Mahkemece, davacının işyerinde uyuşturucu madde kullanmadığı, işyerine sarhoş veya uyuşturucu madde almış olarak gelmediği, davalının fesih sebebi olarak gösterdiği uyuşturucu madde kullanma olgusuna ilişkin Cumhuriyet Başsavcılığı tarafından bir soruşturma yapılmadığı, İş Kanunun 84. Maddesinde belirtilen şartların gerçekleşmediği gerekçesiyle davanın kabulüne karar verilmiştir.
Taraflar arasında iş sözleşmesinin geçerli nedenle feshedilip feshedilmediği konusunda uyuşmazlık bulunmaktadır.
4857 sayılı İş Kanunu’nun 18. maddesi işverene, işçinin davranışlarından ve yeterliliğinden kaynaklanan nedenlerle iş sözleşmesini feshetme yetkisi vermiştir. İşçinin davranışlarından kaynaklanan fesihte takip edilen amaç, işçinin daha önce işlediği iş sözleşmesine aykırı davranışları cezalandırmak veya yaptırıma bağlamak değil; onun sözleşmesel yükümlülükleri ihlale devam etmesi, tekrarlaması rizikosundan kaçınmaktır. İşçinin davranışları nedeniyle iş sözleşmesinin feshedilebilmesi için, işçinin iş sözleşmesine aykırı, sözleşmeyi ihlal eden bir davranışının varlığı gerekir. İşçinin kusurlu davranışı ile sözleşmeye aykırı davranmış ve bunun sonucunda iş ilişkisi olumsuz bir şekilde etkilenmişse işçinin davranışından kaynaklanan geçerli bir fesih söz konusu olur.

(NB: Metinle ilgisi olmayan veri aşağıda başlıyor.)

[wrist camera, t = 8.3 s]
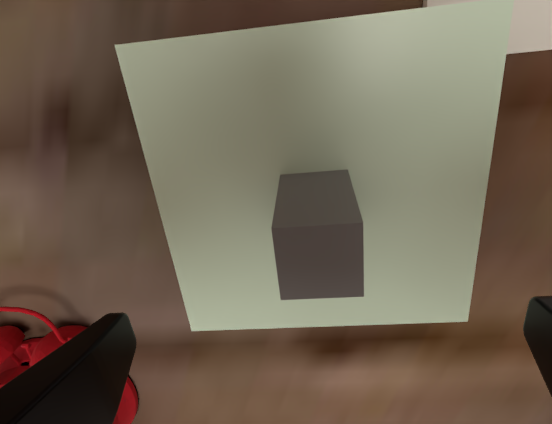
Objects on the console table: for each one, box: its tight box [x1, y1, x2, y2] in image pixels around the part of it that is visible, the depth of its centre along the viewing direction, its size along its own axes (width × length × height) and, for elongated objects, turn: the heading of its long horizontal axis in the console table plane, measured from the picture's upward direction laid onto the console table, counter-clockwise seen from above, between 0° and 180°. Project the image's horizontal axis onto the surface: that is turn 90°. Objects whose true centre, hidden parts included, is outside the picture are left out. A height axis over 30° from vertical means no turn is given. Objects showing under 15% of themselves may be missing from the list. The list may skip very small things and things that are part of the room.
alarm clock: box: [0, 307, 138, 424], centre depth 26 cm, size 10×6×15 cm
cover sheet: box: [115, 0, 514, 331], centre depth 13 cm, size 12×12×5 cm
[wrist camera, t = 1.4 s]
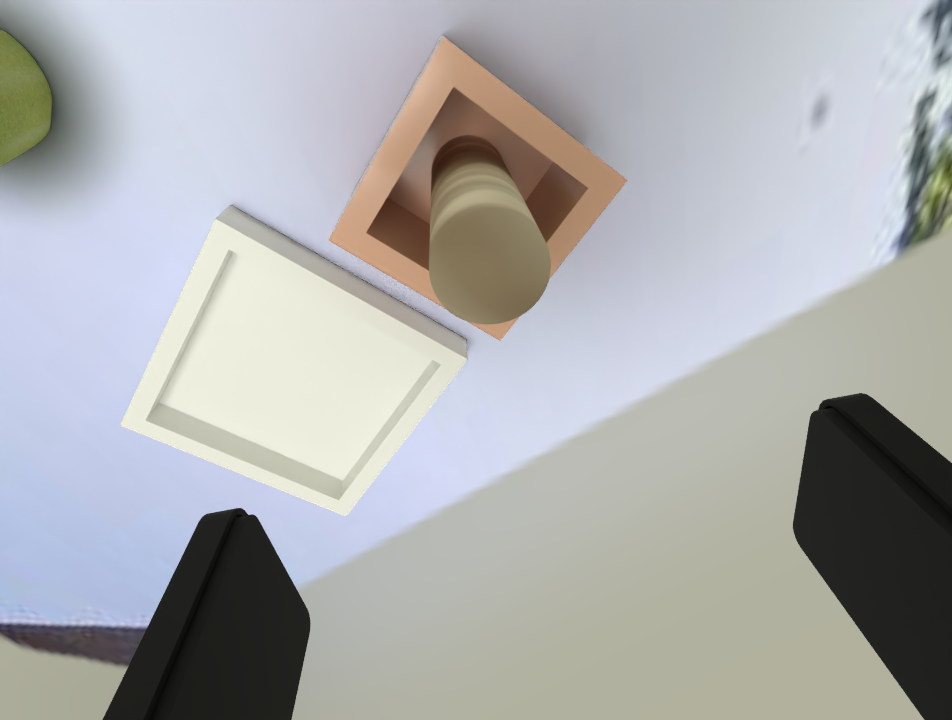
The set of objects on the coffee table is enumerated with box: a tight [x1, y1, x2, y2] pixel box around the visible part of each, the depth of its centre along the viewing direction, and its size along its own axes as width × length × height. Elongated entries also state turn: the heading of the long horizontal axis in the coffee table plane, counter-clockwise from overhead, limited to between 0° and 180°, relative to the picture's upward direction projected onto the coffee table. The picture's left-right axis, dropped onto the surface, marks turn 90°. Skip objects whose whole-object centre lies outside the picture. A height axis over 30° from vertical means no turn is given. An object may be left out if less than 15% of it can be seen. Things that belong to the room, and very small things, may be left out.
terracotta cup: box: [329, 35, 627, 340], centre depth 27 cm, size 9×9×8 cm
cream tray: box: [120, 205, 468, 516], centre depth 36 cm, size 16×16×3 cm
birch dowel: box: [429, 135, 551, 325], centre depth 24 cm, size 4×4×14 cm
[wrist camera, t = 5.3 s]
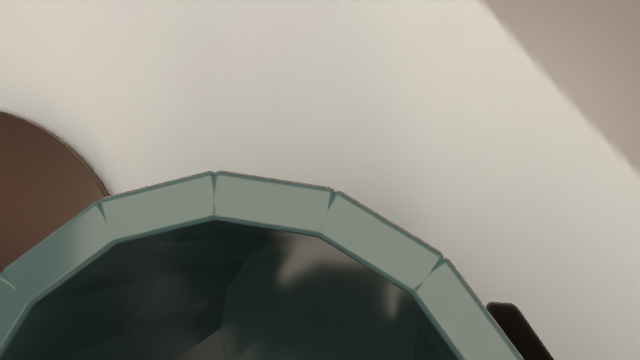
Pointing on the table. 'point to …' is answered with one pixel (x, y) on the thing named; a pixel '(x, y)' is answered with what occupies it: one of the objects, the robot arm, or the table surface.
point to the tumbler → (239, 281)
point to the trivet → (38, 186)
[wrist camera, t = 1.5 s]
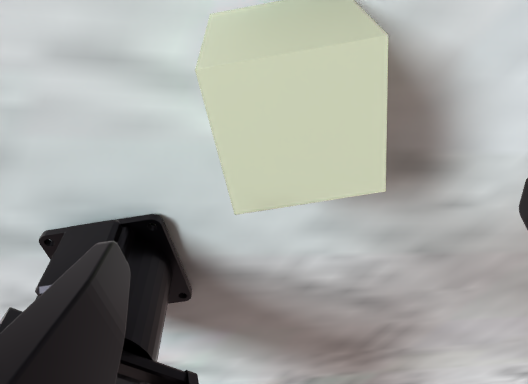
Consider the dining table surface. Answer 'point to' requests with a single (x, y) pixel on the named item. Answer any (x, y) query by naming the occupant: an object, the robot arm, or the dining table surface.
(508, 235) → the dining table surface
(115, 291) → the robot arm
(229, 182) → the green block
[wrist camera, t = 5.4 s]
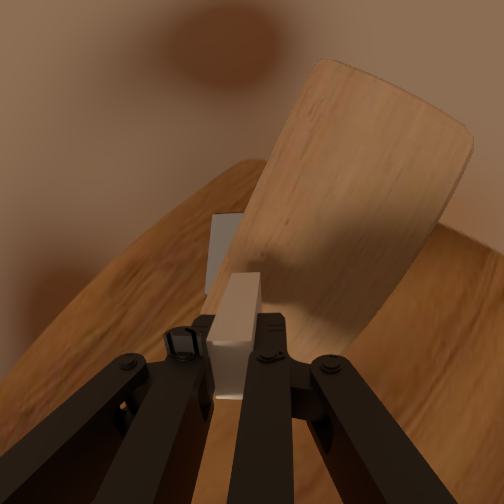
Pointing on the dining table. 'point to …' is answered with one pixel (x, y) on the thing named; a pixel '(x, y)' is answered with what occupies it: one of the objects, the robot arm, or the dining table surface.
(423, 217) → the wooden block
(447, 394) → the dining table surface
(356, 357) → the dining table surface
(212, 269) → the felt pad
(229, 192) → the dining table surface
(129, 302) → the dining table surface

Buna karşılık, işçinin kusur ve ihmaline dayanmayan sözleşmeye aykırı davranışlarından dolayı işçiye bir sorumluluk yüklenemeyeceğinden işçinin davranışlarından kaynaklanan geçerli fesih nedeninden de bahsedilemez.
İşçinin davranışlarından ve yeterliliğinden kaynaklanan nedenler, aynı yasanın 25. maddesinde belirtilen nedenler yanında, bu nitelikte olmamakla birlikte, işyerlerinde işin görülmesini önemli ölçüde olumsuz etkileyen nedenlerdir. İşçinin davranışlarından veya yetersizliğinden kaynaklanan nedenlerde, iş ilişkisinin sürdürülmesinin işveren açısından önemli ve makul ölçüler içinde beklenemeyeceği durumlarda, feshin geçerli nedenlere dayandığını kabul etmek gerekecektir.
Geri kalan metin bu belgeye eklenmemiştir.